Its rare you see a big name trademark holder lose a UDRP against one defendant for several similar domain names, but that’s just what happened to Diners Club when they filed a UDRP against Green Free who owned several .NL domain names having the words “diner” and “card” in them:
dinercadeaucard.nl dinercadeaukaart.nl, diner-giftcard.nl, dinergiftcard.nl, and dinergift.nl
Here are the relevant facts and conclusions by the one person panel:
“The defendant denies that the DINERS Brands in its entirety in the Domain names are incorporated.”
“The word “dinner” (ie the “s”) is not entirely in the domain. Respondent points to the fact that all the domain names very common Dutch word “dinner” (without “s”) as a starting point is taken. According to the Van Dale Dutch dictionary this word means “full hot meal,” and the word is phonetically pronounced “dienee”.
“Respondent further points out that he include “leisure loyalty” programs developed. The defendant has previously been the National Golfbon concept in the market placed using the domain names and <golf-giftcard.nl> <golfbon.nl>. Another potential concept is based on the Dutch restaurant / dining market. In order to develop this concept, Respondent registered the domain names, like other domains as <nationale-dinercard.nl> and <nationaledinercard.nl>.”
“Respondent thus seeks a similar gift to the National Golfbon / gift card concept to the Dutch “dinner” market to offer.”
“The term “gift card” is general in nature and is used to replace the famous “bon”. Difference in voucher and gift card lies in the possibility of a plaintiff gift card through pinterminals up and down to value. This is the reason for the combination of the Dutch word “dinner” and the term “gift card”.
“In any event, at the discretion of the Panelist, the sign DINNERS at least one character reference in relation to certain services for which it is registered. Given the American backdrop, the Plaintiffs Panelist in principle, the Anglo-American sense of the word “dinner”, being “eaters” or “little (way) restaurant.” These meanings as related to the services of Complainant should point to one of the (possibly most common) goals of the services of Complainant, namely the possibility to pay by credit card at restaurants.”

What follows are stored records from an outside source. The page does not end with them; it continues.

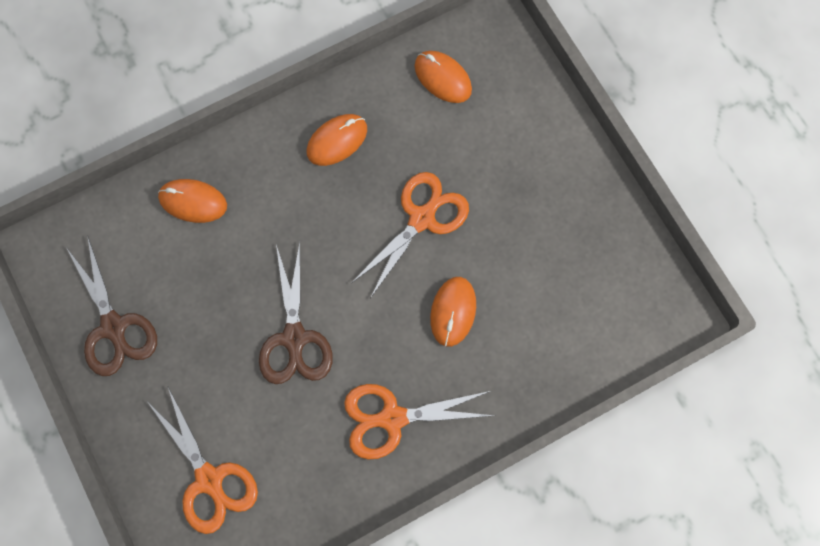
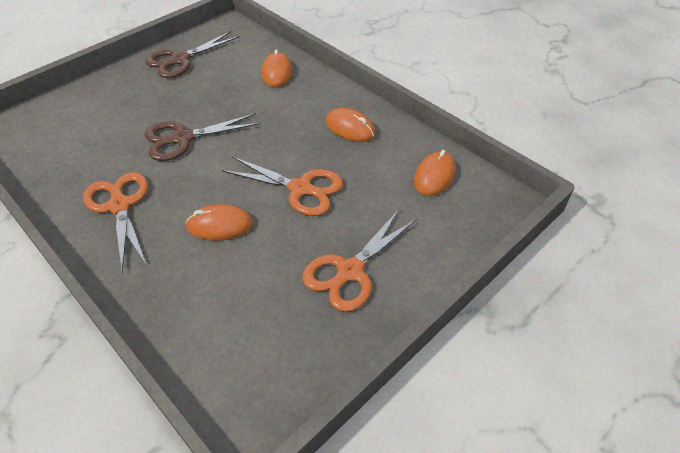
camera: 75 degrees right, 25 degrees down
orange scissors [146,387,258,534] -> orange scissors moved to [302,210,417,312]

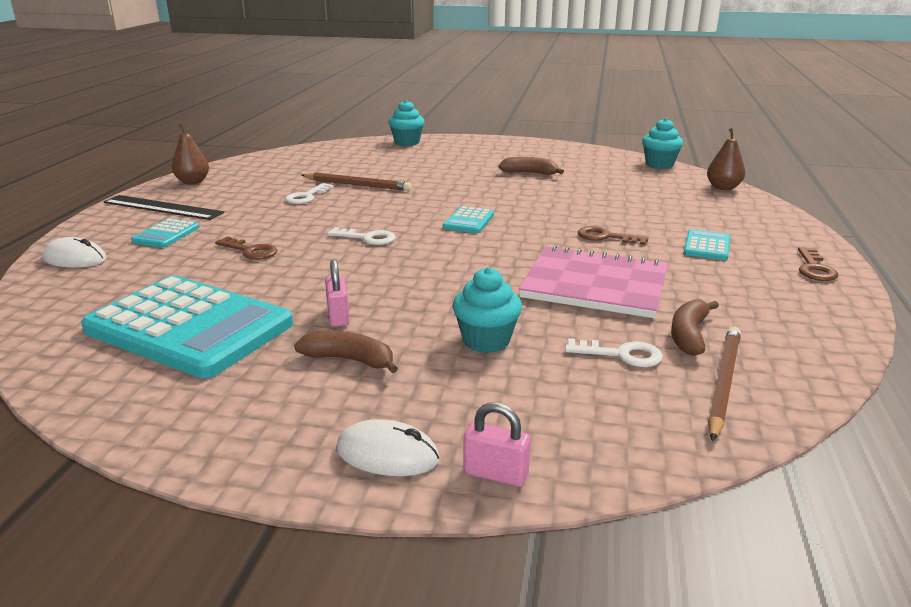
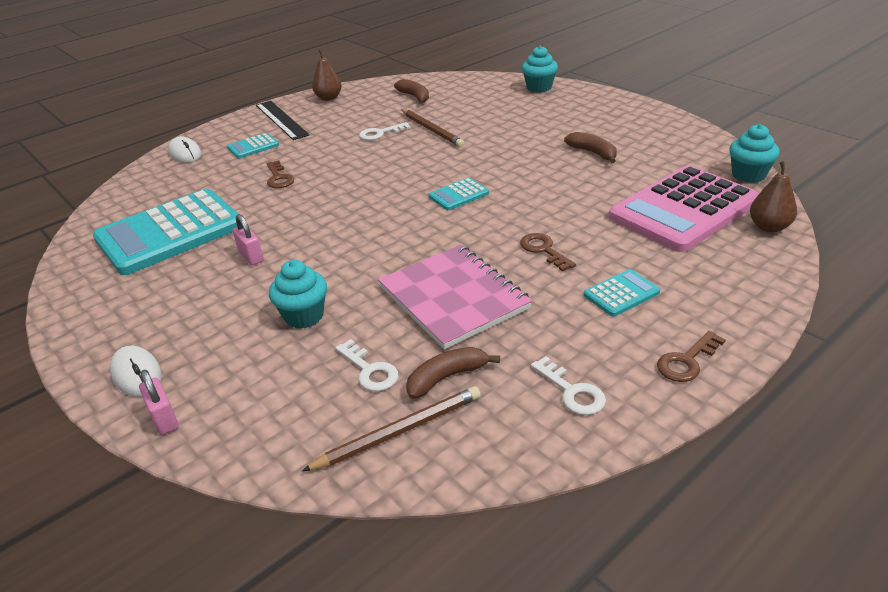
camera: 40 degrees right, 10 degrees up
turquoise calculator [81,275,293,378] -> turquoise calculator turned 75 degrees clockwise [93,189,238,275]
brown banana [294,330,398,373] -> brown banana moved to [394,79,429,104]
pink padlock [325,259,349,327] -> pink padlock turned 60 degrees counterclockwise [233,214,264,265]
white key [328,227,396,245] -> white key moved to [531,356,606,415]
none -> pink calculator [609,165,759,252]

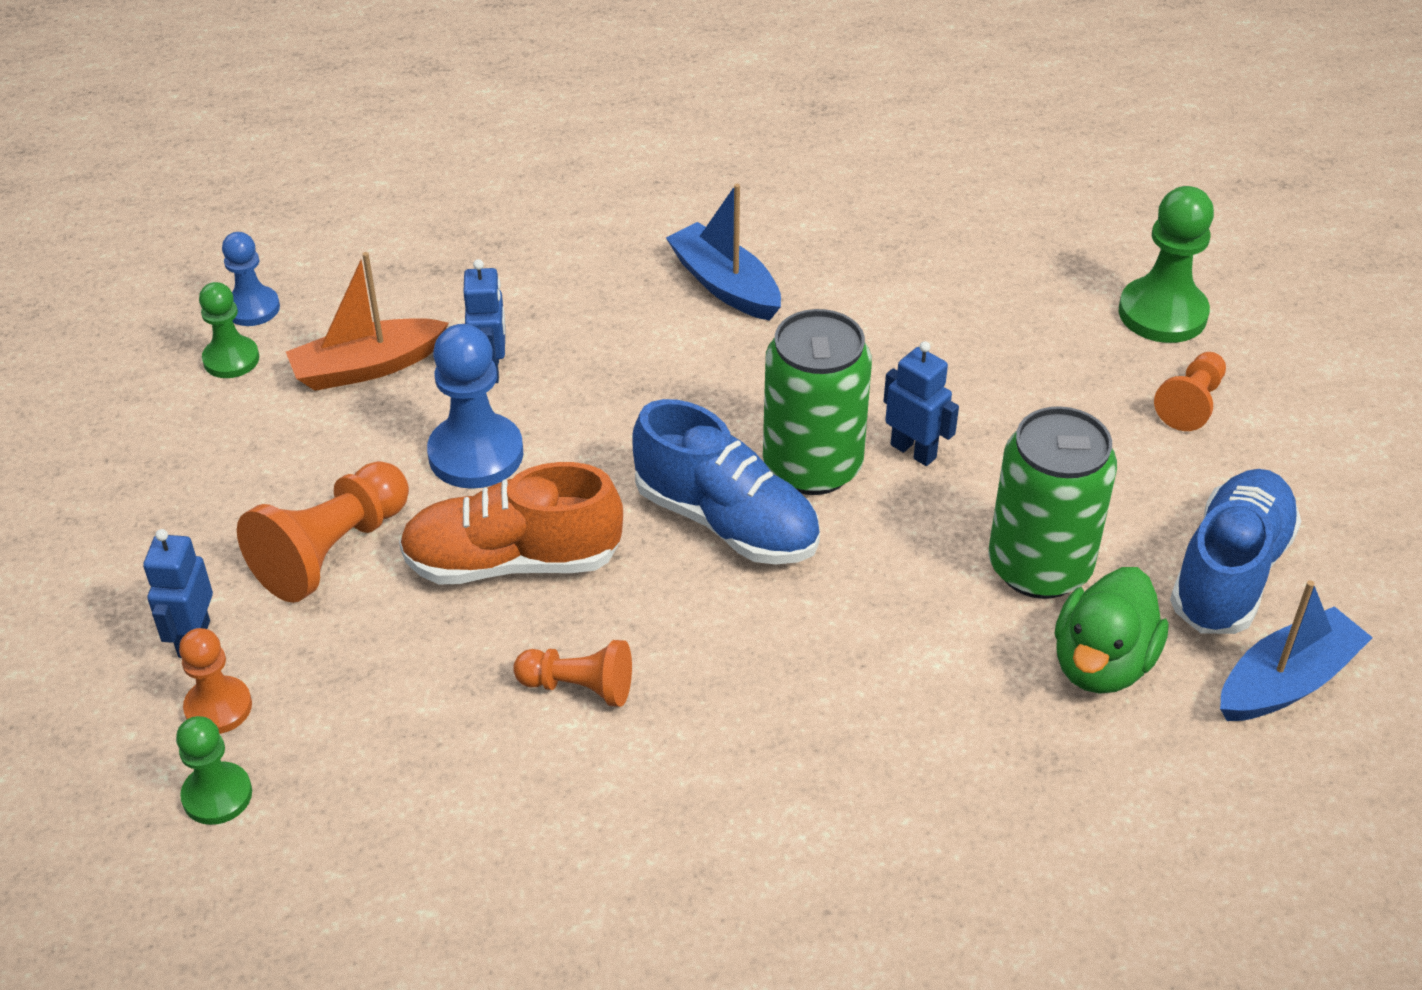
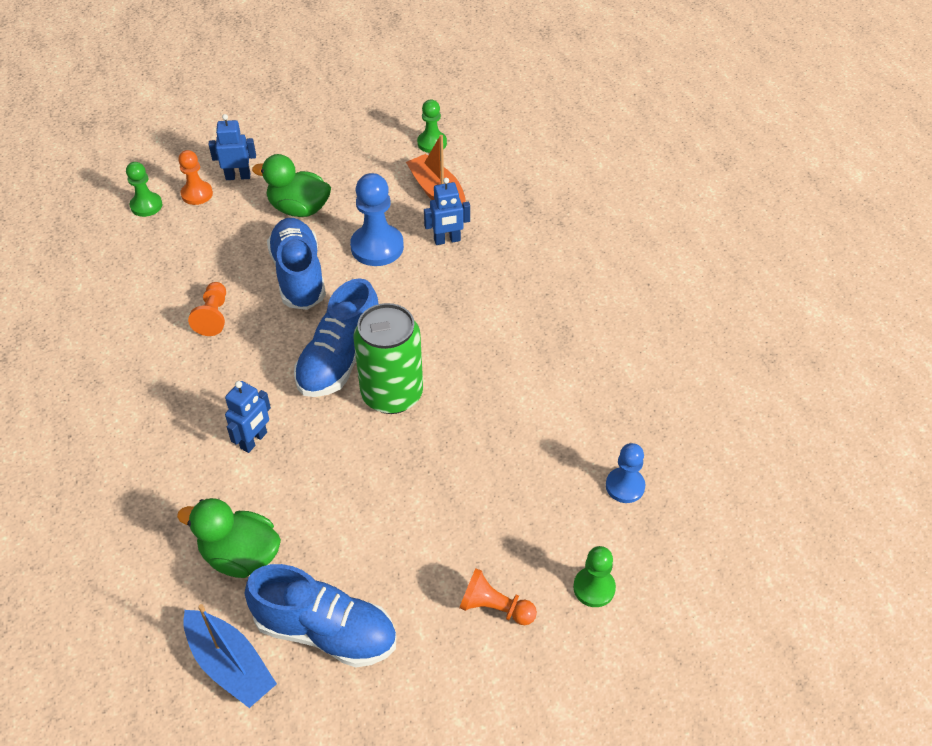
camera: 80 degrees right, 5 degrees up
blue pawn [222,232,280,326] -> blue pawn moved to [606,443,646,503]
orange pawn [237,461,409,603] -> green duck [252,154,331,217]
orange shoe [399,462,623,585] -> blue shoe [267,218,326,310]
blue boat [666,184,781,321] -> none
blue robot [883,341,959,466] -> blue robot moved to [225,381,271,453]
green can [988,406,1117,599] -> none
green pawn [1119,186,1214,343] -> green pawn [573,546,616,607], size x0.61

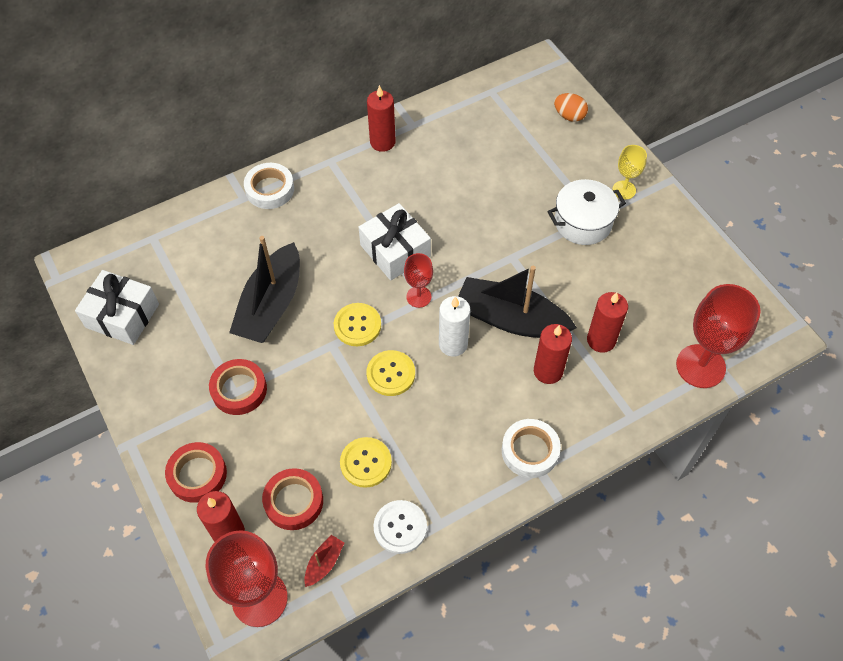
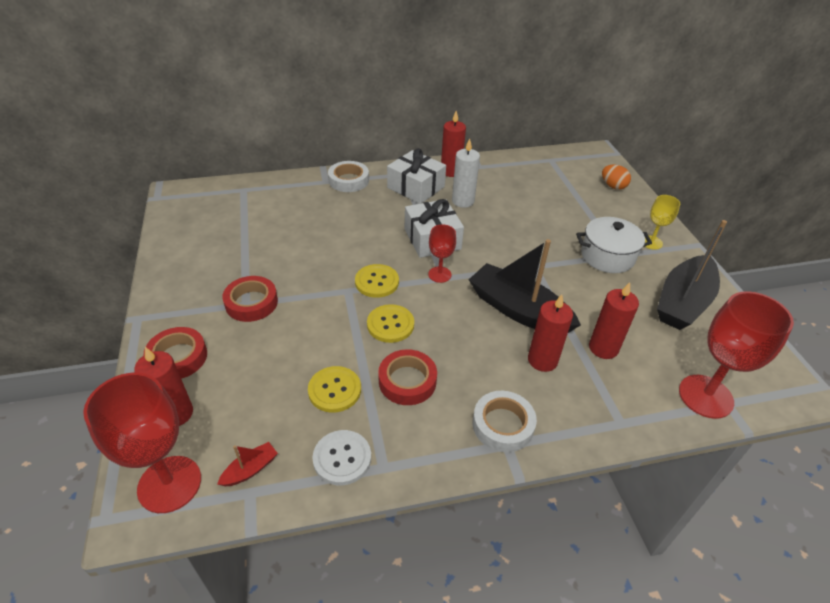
camera: 15 degrees right, 15 degrees down
white gift [75,270,159,345] -> white gift moved to [387,148,446,204]
black boat [229,236,300,343] -> black boat moved to [657,220,727,330]
red tape [262,468,323,530] -> red tape moved to [378,349,437,405]
white candle [439,296,471,357] -> white candle moved to [452,139,480,208]

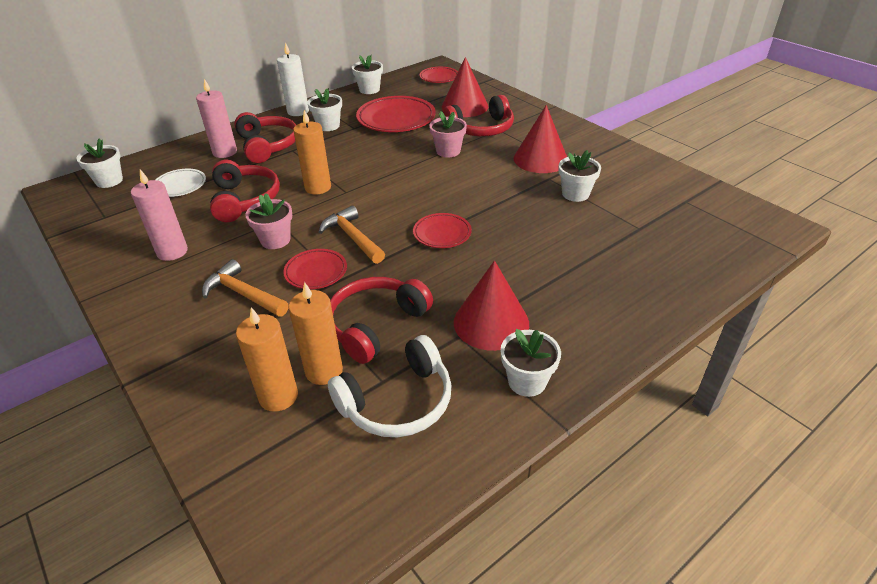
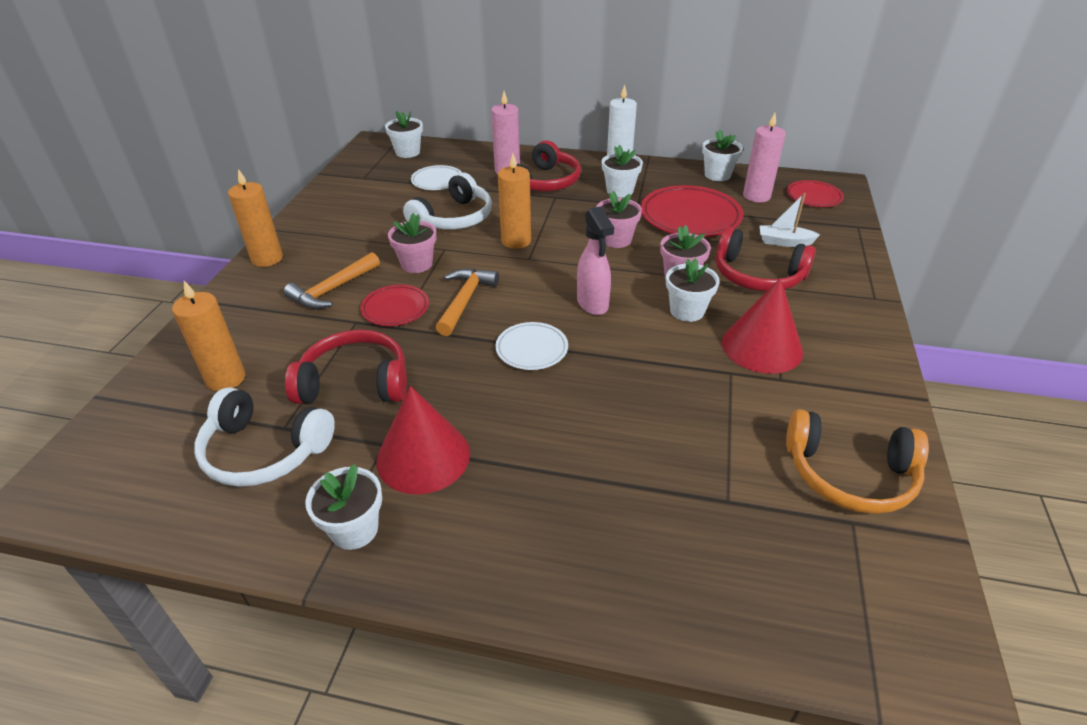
camera: 50 degrees right, 0 degrees up
pink candle [131,170,188,261] -> pink candle moved to [743,113,786,203]
orange hammer [202,259,289,317] -> orange hammer turned 135 degrees counterclockwise [284,252,380,310]
red headphones [210,160,280,222] -> white headphones [403,172,492,230]
orange candle [289,282,343,385] -> orange candle moved to [228,169,283,267]
red plate [413,213,472,248] -> white plate [495,322,568,370]
red cone [442,57,489,117] -> white boat [759,193,820,247]
white flower pot [558,150,601,202] -> white flower pot moved to [666,258,720,322]
none -> pink spray bottle [577,206,614,315]
none -> pink flower pot [596,191,642,248]
none -> orange headphones [786,409,929,514]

“Besides the Panelist notes that Plaintiff has not stated as such that the domain names confusingly match the invoked Brands. Plaintiff has only argued that the Trademark in its entirety in the Domain names are incorporated, so the domain would vote in accordance with the Marks. ”
“The Panelist notes, however, that the marks are not in its entirety in the Domain names are incorporated, in all domain names, there is use of the word ‘dinner’ – ie without the “S” of the sign DINERS.”
“In this case it makes a big difference. ”
“Panelist follow the defendant in his claim that the element “dinner” in the domain name is used descriptively as a Dutch word for the evening meal, sometimes combined with descriptive English words like “gift” and “card”.
“This means that there is a conceptual and aural differences between the American English word “dinner”, that “eaters” or “little (way) restaurants” and is pronounced as [dai-ners], and the Dutch word “dinner” that means dinner and is pronounced as [so-no]. Based on these differences, the Panelist considers that the Domain Name confusingly may not correspond to the marks of Complainant.”
“Claim this does not meet the first under Article 2.1 sub a of the Regulations.”